Food in Cuba asks new questions about the social, emotional and political dimensions of food security. Looking closely at food acquisition strategies in a country where socialist welfare programs have eliminated hunger, Garth uncovers the time, effort and energy Cubans exert to put a decent meal on the table in a strained post-Soviet food system. The effort that Cubans put forth to obtain the makings of traditional Cuban meals speaks to the importance of food in the maintenance of social relations within the household and for what it means to be Cuban. In doing so, she expands our understanding of food security, showing that it must mean more than simply access to sufficient nutrients for survival. Instead, her focus on the politics of adequacy points our attention to food systems—the systems of provisioning that people access in order to procure the food they need for their households. Garth proposes a set of questions that are not just about the right to food, but also the right to meaningful food – something that is increasingly challenging in Cuba and elsewhere given the expansion of a globalized food system.
Garth’s method of “deep hanging out” is at the heart of her detailed accounts of how relations of race, class, gender and sexuality affect food acquisition. She spent twelve to eighteen hours a day, over a span of three weeks to a month each, with twenty-two different families living in Santiago de Cuba, Cuba’s second largest city. Her theoretical work is driven by and derived from detailed descriptions of everyday life—the mundane struggles to put together a meal, borne largely by women. Her methodical descriptions of daily eating and shopping habits bring to life, in particular, the specific ways that darker-skinned Cubans and lower income Cubans struggle eat well.

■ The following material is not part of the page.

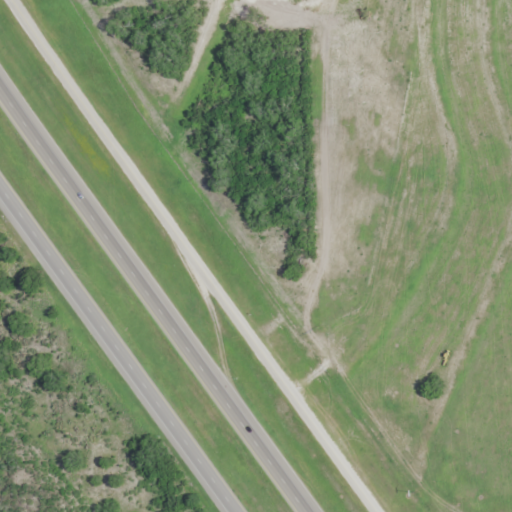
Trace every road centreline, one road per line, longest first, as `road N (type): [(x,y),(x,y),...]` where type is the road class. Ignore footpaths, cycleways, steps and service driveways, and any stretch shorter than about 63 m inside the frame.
road 1 (residential): [(376,511),(70,89),(15,0)]
road 2 (motorway): [(309,511),(0,80)]
road 3 (motorway): [(0,178),(240,511)]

The ration system, established in Cuba during the 1960s, ensures that all Cubans have access to basic necessities at no cost, but these rations cannot provide all the ingredients for a decent meal and do not fully provision a household. In the wake of the Special Period, following the collapse of the Soviet Union, access to consumer goods and basic foods has become far more challenging for Cubans. Darker-skinned Cubans, who must cope with the added stress of racial discrimination in their daily quests for food, and lower-income Cubans, who do not have access to the resources to purchase food on the black market or through other channels, make do with lower quality foods that often do not fulfill cultural expectations of a decent Cuban meal. Further, Garth follows queer households, who struggle because they do not have the same kind of social and familial networks that are so important for food acquisition and provisioning.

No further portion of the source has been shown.